L2/04-035

Subject: Comments on draft UTS BOCU-1
Source: Sandra Martin O'Donnell, HP
Date: January 27, 2004

I have reviewed the draft UTS BOCU-1: MIME-Compatible Unicode
Compression, and I have a number of questions and concerns. The draft
describes Binary Ordered Compression for Unicode (BOCU). The impetus for
this, according to the draft, is to address the complaint that UTF-8
consumes too much space per character for many Asian encodings compared
to national encodings (e.g., most kanji are encoded in two bytes for
Japanese EUC or Shift-JIS, but three bytes in UTF-8).

BOCU-1 is in addition to the long-existing SCSU (Standard Compression
Scheme for Unicode). The draft says that SCSU has not been widely
implemented, and that it is incompatible with MIME and so can't be used
in text email. 

This draft actually describes two things: a generic BOCU, and the more
specific BOCU-1. Tracing back through earlier versions of the existing
Unicode Technical Note, it appears the generic BOCU was developed first,
and that BOCU-1 was added because the generic did not address the MIME
issue. BOCU-1 is first described in UTN #6 dated 2002-08-09, and generic
BOCU is described in a "Working Draft" dated 2001-05-30. Markus Sherer
and Mark Davis are the co-authors of all documents relating to BOCU.

Regardless of the reasons for there being generic BOCU and BOCU-1, I am
quite concerned about creating more forms of Unicode, and I'd like the
UTC to consider this issue carefully. This is proposed as a Unicode
Technical Standard, so it's more official than just a Note or even a UTR
(Unicode Technical Report). Unless there is compelling evidence that
this form is required to convince Asian sites to adopt Unicode, I do not
think we should adopt this as a UTS or UTR. 

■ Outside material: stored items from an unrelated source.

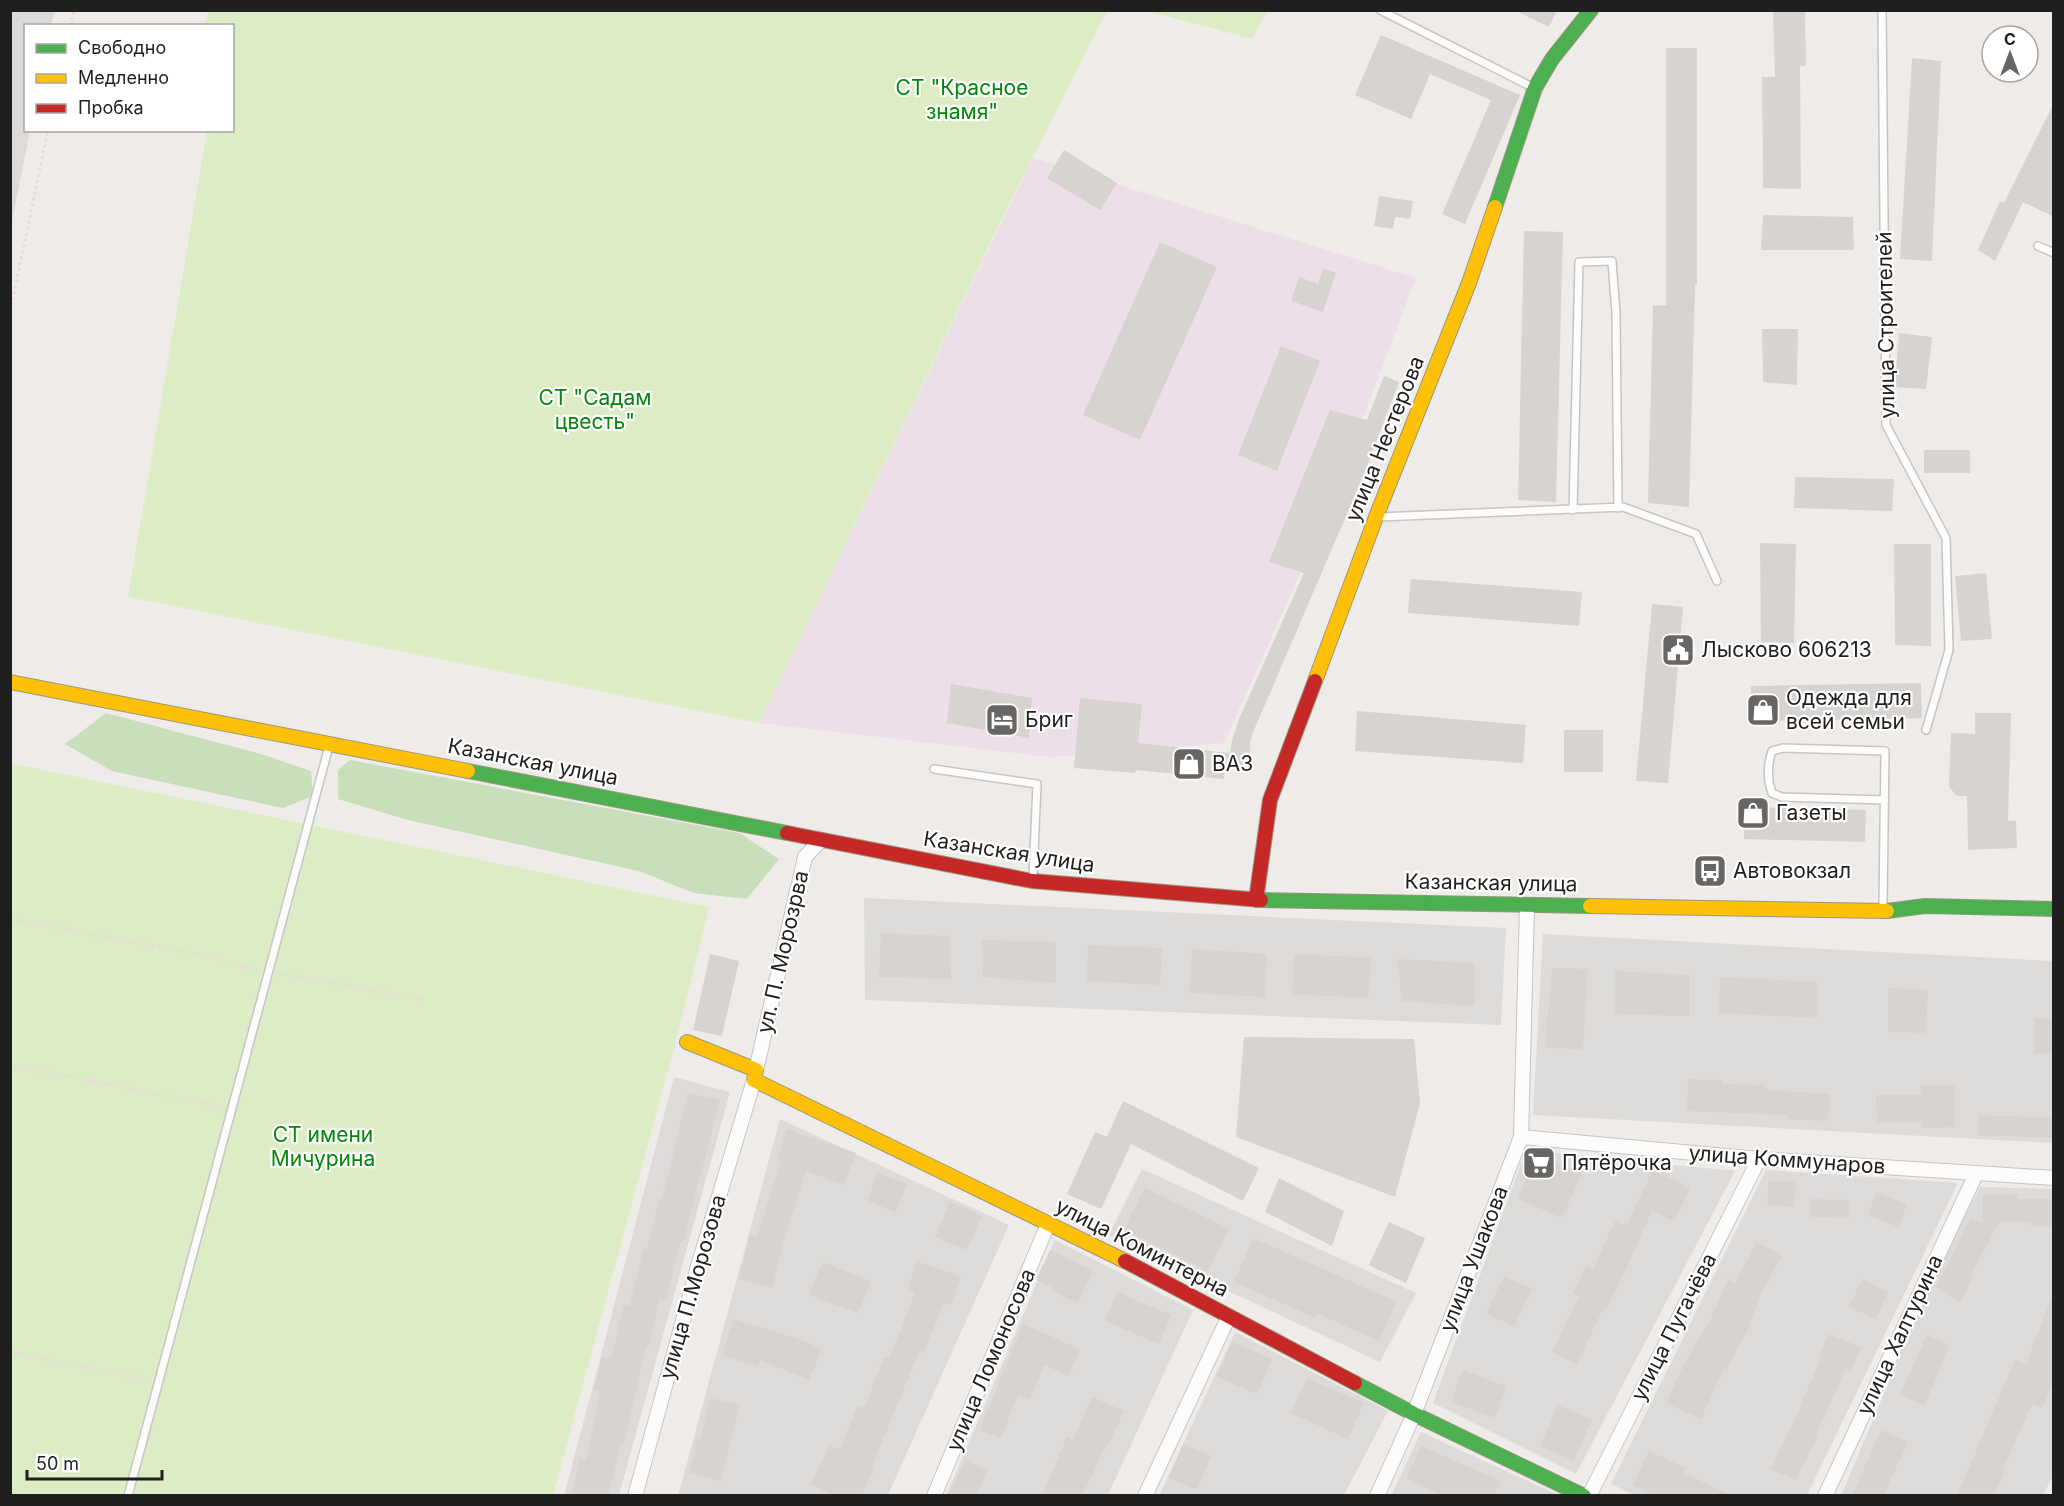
<svg xmlns="http://www.w3.org/2000/svg" width="2064" height="1506" viewBox="0 0 2064 1506" font-family="Inter,sans-serif">
  <style>
    .residential { fill: #dddbd9 }
    .industrial { fill: #ecdfe7 }
    .grass { fill: #dcedc5 }
    .forest { fill: #c9debb }
    .building { fill: #d6d3d1 }
    .lines { fill: none; stroke-linecap: round; stroke-linejoin: round }
    .lane-casing { stroke: #c6c5c4; stroke-width: 10 }
    .street-casing { stroke: #c6c5c4; stroke-width: 16 }
    .fast-casing { stroke: #98987e; stroke-width: 16 }
    .slow-casing { stroke: #98987e; stroke-width: 16 }
    .jam-casing { stroke: #98987e; stroke-width: 16 }
    .path { stroke: #ebdad9; stroke-width: 3; stroke-dasharray: 3 3; stroke-linecap: butt }
    .lane { stroke: #fcfcfc; stroke-width: 7 }
    .street { stroke: #fcfcfc; stroke-width: 14 }
    .fast { stroke: #4caf50; stroke-width: 14 }
    .slow { stroke: #ffc107; stroke-width: 14 }
    .jam { stroke: #c62828; stroke-width: 14 }
    .labels { text-anchor: middle; stroke-width: 4.5; stroke-linejoin: round; paint-order: stroke }
    .park-label { font-size: 21px; fill: #048609; stroke: #fff }
    .street-label { font-size: 21px; fill: #1f1f1f; stroke: #fff }
    .poi-label { font-size: 21px; fill: #1f1f1f; stroke: #fff; text-anchor: start }
  </style>
  <rect width="100%" height="100%" fill="#eeebe8"/>
  <path class="residential" d="M11,10L55,11L51,25L26,26V130L30,131L11,226Z
    M864,898L1506,928L1501,1025L865,1000Z
    M1543,934L2053,961V1143L1533,1115Z
    M674,1077L730,1092L619,1495L564,1496Z
    M780,1119L1009,1225L888,1495L678,1496Z
    M1526,1150L1735,1171L1576,1474L1433,1403Z
    M1142,1169L1416,1293L1380,1362L1109,1235Z
    M1766,1170L1958,1183L1807,1495H1633L1611,1484Z
    M1980,1187L2053,1189L2054,1474L2043,1495L1841,1496L1930,1284Z
    M1055,1240L1193,1310L1108,1495L946,1496Z
    M1235,1332L1388,1411L1344,1495L1159,1496Z
    M1421,1432L1558,1495L1391,1496Z"/>
  <path class="industrial" d="M1033,158L1416,278L1324,520L1224,743L1049,757L759,723Z"/>
  <path class="grass" d="M210,10L1107,11L1012,198L759,723L128,597L207,131L232,130V26L204,25Z
    M1147,11H1267L1253,39Z
    M10,763L709,907L676,1041L553,1495H11Z"/>
  <path class="forest" d="M106,713L261,754L311,771L313,796L283,808L112,771L65,744Z
    M350,760L739,833L779,859L747,899L694,893L639,871L408,820L338,799V770Z"/>
  <path class="building" d="M1514,10H1557L1549,27Z
    M1773,10H1805L1806,66H1800L1801,189L1763,188L1762,77H1775Z
    M1381,35L1520,95L1465,224L1442,214L1491,100L1430,74L1411,119L1355,95Z
    M1666,48H1697V285H1695L1689,507L1648,503L1653,306L1666,305Z
    M1912,58L1941,61L1932,261L1900,259Z
    M2054,103V217L2023,202L1995,261L1978,250L2000,201L2004,203Z
    M1064,150L1117,183L1100,210L1047,178Z
    M1379,196L1413,201L1410,219L1395,217L1393,229L1374,226Z
    M1763,215L1853,217L1854,250H1761Z
    M1524,231L1563,232L1556,502L1518,500Z
    M1160,242L1217,267L1140,440L1083,415Z
    M1323,269L1336,273L1323,312L1291,301L1299,277L1318,284Z
    M1762,329H1798L1797,385L1763,382Z
    M1899,333L1932,337L1926,389L1895,387Z
    M1281,346L1320,361L1277,471L1238,455Z
    M1384,376L1399,382L1362,479L1254,730L1250,742V769L1225,767L1224,779L1136,770L1135,773L1074,768L1080,698L1142,704L1138,743L1230,753L1232,740L1239,719L1304,573L1269,562L1330,410L1367,420Z
    M1924,450H1970V473H1924Z
    M1795,477L1894,479L1892,511L1794,508Z
    M1760,543L1796,544L1794,643L1761,642Z
    M1894,544H1931V646L1895,645Z
    M1986,573L1992,639L1961,641L1955,576Z
    M1411,579L1582,592L1579,626L1408,613Z
    M1652,604L1683,607L1668,783L1636,781Z
    M1921,683L1922,718L1831,720V728L1817,729L1816,720L1751,721V686Z
    M951,684L1032,698L1029,738L947,723Z
    M1357,711L1526,725L1523,763L1355,751Z
    M1975,713H2011L2008,821H2016L2017,848L1968,850L1967,796H1957L1949,787L1951,733L1975,734Z
    M1564,730H1603V772H1564Z
    M1745,807L1866,810L1865,842L1744,839Z
    M881,933L950,936L951,979L879,977Z
    M982,940L1056,942V983L983,977Z
    M1088,945L1162,948L1160,985L1087,981Z
    M1192,949L1267,954L1265,997L1189,993Z
    M710,954L739,961L722,1036L693,1030Z
    M1294,954L1372,958L1368,998L1292,994Z
    M1397,959L1475,963V1006L1402,1001Z
    M1552,968L1588,969L1583,1050L1545,1047Z
    M1615,971L1689,975V1016L1614,1014Z
    M1720,977L1818,982V1018L1719,1013Z
    M1888,988L1928,990L1926,1033L1888,1032Z
    M2035,1018H2054V1054H2034Z
    M1244,1037L1414,1039L1420,1103L1395,1197L1236,1137Z
    M1688,1079L1722,1080V1084L1766,1085V1090L1830,1094L1828,1121L1788,1119V1115L1687,1111Z
    M1921,1085H1955V1127L1922,1128L1921,1122H1877L1876,1095H1921Z
    M688,1093L720,1100L683,1243H680L666,1300L660,1298L649,1347L646,1346L624,1445L621,1444L608,1496H583L572,1493L580,1458L586,1460L600,1392L594,1390L602,1357L611,1359L624,1305L629,1306L644,1248L647,1249L660,1198L662,1199Z
    M1123,1101L1259,1168L1243,1201L1131,1144L1101,1209L1067,1194L1095,1132L1107,1137Z
    M1979,1115L2054,1118V1138L1978,1135Z
    M787,1129L856,1153L844,1185L806,1171L783,1243L772,1288L739,1279L750,1235L757,1236L781,1161L777,1160Z
    M1537,1154L1582,1173L1562,1218L1518,1199Z
    M1653,1170L1690,1188L1674,1221L1652,1211L1620,1282L1606,1310L1603,1309L1577,1364L1552,1352L1579,1296L1573,1293L1587,1265L1593,1269L1615,1221L1626,1226Z
    M878,1173L907,1184L896,1212L867,1201Z
    M1279,1178L1344,1211L1332,1246L1265,1212Z
    M1769,1181L1796,1182L1794,1207L1767,1205Z
    M1145,1188L1229,1229L1208,1271L1124,1229Z
    M1877,1192L1907,1205L1898,1227L1868,1215Z
    M1983,1194H2017V1199H2054V1226H2030V1222H1999L1971,1275L1974,1276L1960,1303L1936,1287L1971,1218L1983,1224Z
    M1811,1199L1850,1200L1849,1218L1811,1217Z
    M950,1202L982,1216L967,1250L935,1237Z
    M1389,1222L1425,1238L1406,1283L1369,1265Z
    M1253,1238L1397,1302L1379,1341L1318,1314L1316,1318L1234,1282Z
    M1757,1242L1782,1255L1761,1294L1748,1329L1727,1369L1724,1368L1701,1419L1666,1403L1683,1366L1707,1324L1708,1325L1728,1279L1735,1283Z
    M1050,1250L1093,1271L1077,1303L1052,1290L1053,1287L1036,1280Z
    M917,1261L961,1277L951,1305L943,1303L924,1353L919,1352L872,1466L875,1467L861,1496H834L811,1484L830,1445L840,1450L857,1406L864,1408L884,1357L889,1359L915,1293L907,1290Z
    M822,1262L871,1281L858,1313L809,1295Z
    M1504,1276L1532,1289L1514,1326L1486,1314Z
    M1862,1279L1888,1293L1876,1319L1849,1307Z
    M1117,1292L1171,1315L1159,1344L1105,1321Z
    M2052,1296L2054,1381L2042,1408L2032,1404L2002,1471L2004,1472L1994,1496H1957L2015,1360L2026,1364Z
    M733,1319L793,1337L822,1349L809,1380L760,1360L758,1366L722,1356Z
    M1023,1324L1080,1349L1069,1376L1044,1365L1030,1400L1018,1395L1001,1438L980,1430Z
    M1828,1334L1861,1347L1851,1371L1846,1368L1816,1435L1818,1436L1796,1480L1771,1469L1801,1407H1800L1821,1358L1819,1357Z
    M1927,1335L1949,1345L1925,1405L1900,1395Z
    M1232,1342L1272,1359L1257,1394L1217,1377Z
    M1463,1370L1507,1387L1495,1418L1451,1402Z
    M1307,1378L1364,1403L1348,1439L1291,1413Z
    M1092,1397L1124,1411L1108,1446L1106,1445L1082,1496H1042L1067,1437L1073,1440Z
    M710,1398L740,1405L721,1481L689,1473L697,1438L700,1439Z
    M1558,1405L1592,1420L1574,1461L1540,1446Z
    M1881,1430L1908,1442L1883,1496H1852Z
    M1183,1444L1211,1456L1197,1490L1169,1478Z
    M1421,1446L1501,1481L1494,1496H1442L1406,1478Z
    M1649,1451L1686,1468L1683,1473L1732,1496H1655L1633,1485Z
    M965,1460L987,1470L976,1496H949Z"/>
  <g class="lines">
    <g class="lane-casing">
      <path id="lane" d="M1380,10L1532,87
        M1882,10L1886,425L1946,538L1949,650L1926,730
        M2038,246L2054,253
        M1573,510L1579,262L1612,261L1616,314L1618,508
        M1379,517L1623,507L1696,534L1717,581
        M934,769L1037,784L1033,876
        M1883,906L1885,751L1783,748L1772,751C1767,766 1767,779 1772,793L1782,797L1885,800
        M128,1496L328,750"/>
    </g>
    <g class="street-casing">
      <path id="street" d="M756,1070L805,857L821,840
        M1521,1137L1759,1159L2054,1178
        M635,1496L696,1273L754,1080
        M934,1496L1048,1224
        M1145,1496L1229,1316
        M1377,1496L1414,1414L1521,1137L1527,905
        M1589,1496L1759,1159
        M1825,1496L1976,1174"/>
    </g>
    <g class="fast-casing">
      <path id="fast" d="M1495,207L1535,88L1552,59L1591,10
        M468,771L787,833
        M1261,900L1590,906
        M1887,911L1925,906L2054,909
        M1355,1383L1414,1414L1584,1496"/>
    </g>
    <g class="slow-casing">
      <path id="slow" d="M1315,681L1376,517L1469,283L1495,207
        M10,682L468,771
        M1590,906L1887,911
        M687,1042L756,1070L754,1080L1125,1261"/>
    </g>
    <g class="jam-casing">
      <path id="jam" d="M787,833L1032,881L1261,900
        M1256,900L1270,800L1315,681
        M1125,1261L1355,1383"/>
    </g>
    <path class="path" d="M70,26L74,10
      M10,312L48,130
      M10,919L202,955L258,971
      M279,973L426,1000
      M10,1065L219,1106
      M10,1352L147,1379"/>
    <use href="#lane" class="lane"/>
    <use href="#street" class="street"/>
    <use href="#fast" class="fast"/>
    <use href="#slow" class="slow"/>
    <use href="#jam" class="jam"/>
  </g>
  <defs>
    <g id="civic-square" transform="scale(1.725)"><rect x="-9" y="-9" width="18" height="18" rx="4" fill="#676665" stroke="#fff"/><path d="M-.6-6.5H3V-4.5H.6V-3L4-1V1h2V6H-6V1h2V-1L-.6-3ZM-1.2 2.5V6h2.4V2.5Z" fill="#fff"/></g>
    <g id="shop-square" transform="scale(1.725)"><rect x="-9" y="-9" width="18" height="18" rx="4" fill="#676665" stroke="#fff"/><path d="M-5-2.5h2.3a2.7 3.5 0 0 1 5.4 0H5L5.5 6h-11ZM-1.5-2.5h3a1.5 2.3 0 0 0-3 0Z" fill="#fff"/></g>
    <g id="hotel-square" transform="scale(1.725)"><rect x="-9" y="-9" width="18" height="18" rx="4" fill="#676665" stroke="#fff"/><path d="M-6-4.5h1.5V1H6V5H4.5V3h-9V5H-6ZM-4 0a1.8 1.8 0 1 1 3.6 0ZM.5 0V-2.5h3Q6-2.5 6 0Z" fill="#fff"/></g>
    <g id="bus-square" transform="scale(1.725)"><rect x="-9" y="-9" width="18" height="18" rx="4" fill="#676665" stroke="#fff"/><path d="M-5-6H5V4H4V6H2V4H-2V6H-4V4H-5ZM-3.5-4V0h7V-4ZM-3.5 1.2v1.5H-2V1.2ZM2 1.2v1.5H3.5V1.2Z" fill="#fff"/></g>
    <g id="supermarket-square" transform="scale(1.725)"><rect x="-9" y="-9" width="18" height="18" rx="4" fill="#676665" stroke="#fff"/><path d="M-6-5.5h2.5l.6 2H6L4.5 2H-2.5L-4.4-4H-6ZM-1.5 3.2a1.3 1.3 0 1 0 .1 0ZM3 3.2a1.3 1.3 0 1 0 .1 0Z" fill="#fff"/></g>
  </defs>
  <g fill-rule="evenodd">
    <use href="#civic-square" x="1678" y="650"/>
    <use href="#shop-square" x="1763" y="710"/>
    <use href="#hotel-square" x="1002" y="720"/>
    <use href="#shop-square" x="1189" y="764"/>
    <use href="#shop-square" x="1753" y="813"/>
    <use href="#bus-square" x="1710" y="871"/>
    <use href="#supermarket-square" x="1539" y="1163"/>
  </g>
  <g class="labels">
    <g class="park-label">
      <text x="962" y="95">СТ "Красное<tspan x="962" dy="24">знамя"</tspan></text>
      <text x="595" y="405">СТ "Садам<tspan x="595" dy="24">цвесть"</tspan></text>
      <text x="323" y="1142">СТ имени<tspan x="323" dy="24">Мичурина</tspan></text>
    </g>
    <g class="street-label">
      <text transform="translate(1886 325) rotate(-91)" y="7">улица Строителей</text>
      <text transform="translate(1385 439) rotate(-68)" y="7">улица Нестерова</text>
      <text transform="translate(533 762) rotate(11)" y="7">Казанская улица</text>
      <text transform="translate(1009 852) rotate(9)" y="7">Казанская улица</text>
      <text transform="translate(1491 883) rotate(1)" y="7">Казанская улица</text>
      <text transform="translate(783 952) rotate(-77)" y="7">ул. П. Морозрва</text>
      <text transform="translate(1787 1160) rotate(4)" y="7">улица Коммунаров</text>
      <text transform="translate(1142 1248) rotate(27)" y="7">улица Коминтерна</text>
      <text transform="translate(1474 1259) rotate(-69)" y="7">улица Ушакова</text>
      <text transform="translate(693 1287) rotate(-74)" y="7">улица П.Морозова</text>
      <text transform="translate(1674 1327) rotate(-63)" y="7">улица Пугачёва</text>
      <text transform="translate(1900 1335) rotate(-65)" y="7">улица Халтурина</text>
      <text transform="translate(991 1360) rotate(-67)" y="7">улица Ломоносова</text>
    </g>
    <g class="poi-label">
      <text x="1701" y="657">Лысково 606213</text>
      <text x="1786" y="705">Одежда для<tspan x="1786" dy="24">всей семьи</tspan></text>
      <text x="1025" y="727">Бриг</text>
      <text x="1212" y="771">ВАЗ</text>
      <text x="1776" y="820">Газеты</text>
      <text x="1733" y="878">Автовокзал</text>
      <text x="1562" y="1170">Пятёрочка</text>
    </g>
  </g>
  <rect width="2064" height="1506" fill="none" stroke="#1f1f1f" stroke-width="24"/>
  <rect x="24" y="24" width="210" height="108" fill="#ffffff" stroke="#a5a5a5" stroke-width="1.5"/>
  <rect x="36" y="44" width="30" height="9" fill="#4caf50" stroke="#a5a5a5" stroke-width="1.5"/>
  <text x="78" y="54" font-size="18" fill="#1f1f1f">Свободно</text>
  <rect x="36" y="74" width="30" height="9" fill="#ffc107" stroke="#a5a5a5" stroke-width="1.5"/>
  <text x="78" y="84" font-size="18" fill="#1f1f1f">Медленно</text>
  <rect x="36" y="104" width="30" height="9" fill="#c62828" stroke="#a5a5a5" stroke-width="1.5"/>
  <text x="78" y="114" font-size="18" fill="#1f1f1f">Пробка</text>
  <g transform="translate(2010 54)"><circle r="28" fill="#ffffff" stroke="#a5a5a5" stroke-width="1.5"/>
  <path d="M0-4.5L10 22L0 15L-10 22Z" fill="#676665"/>
  <text y="-9" font-size="16" font-weight="bold" text-anchor="middle" fill="#1f1f1f">С</text>
  </g>
  <path d="M27 1470v9h135v-9" fill="none" stroke="#1f1f1f" stroke-width="3"/>
  <text x="36" y="1470" font-size="18" fill="#1f1f1f" stroke="#ffffff" stroke-width="4.5" paint-order="stroke">50 m</text>
</svg>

Since generic BOCU has existed for almost three years, and BOCU-1 has
been described since mid-2002, this would give Asian sites enough time
to implement one or both forms -- or express strong interest in seeing
them implemented. BOCU-1 has been implemented in ICU (International
Components for Unicode), but is there any information about other
implementations? Specifically, in Asia, or by companies/organizations
that do significant business in Asia? 

If BOCU-1 has been implemented, is there information about its use? It's
not clear to me that the Consortium needs to solve the space problem
associated with UTF-8. Yes, we have heard the complaint that UTF-8
consumes more space for Asian characters than do native encodings, but
do we have information to show that file size remains an important
enough issue that this is a significant hurdle in Unicode acceptance?
There are always more forms we can add to solve special classes of
problems, but each adds to the cost of implementing the standard. I am
not convinced that the benefits associated with BOCU-1 outweigh the
complexity it adds for Unicode implementers.

If we do approve this as a UTS, what does that do to the status of SCSU?
Do we really need two Unicode compression algorithms, even though BOCU
focuses on UTF-8 and so is not exactly equivalent to SCSU? (Perhaps SCSU
should be deprecated, since this draft notes that is has not been widely
implemented, but I don't know what compatibility issues that raises.) 

What about guidance with respect to whether generic BOCU should ever be
used? The draft describes generic BOCU briefly, and then ignores it for
the rest of the document, which probably means it is to be considered
obsolete. But I'm guessing at that.

At the very least, the draft should clarify BOCU-1 with respect to SCSU
and generic BOCU. But I need information about the compelling case for
adding Yet Another Unicode Form before I can support this as a UTS.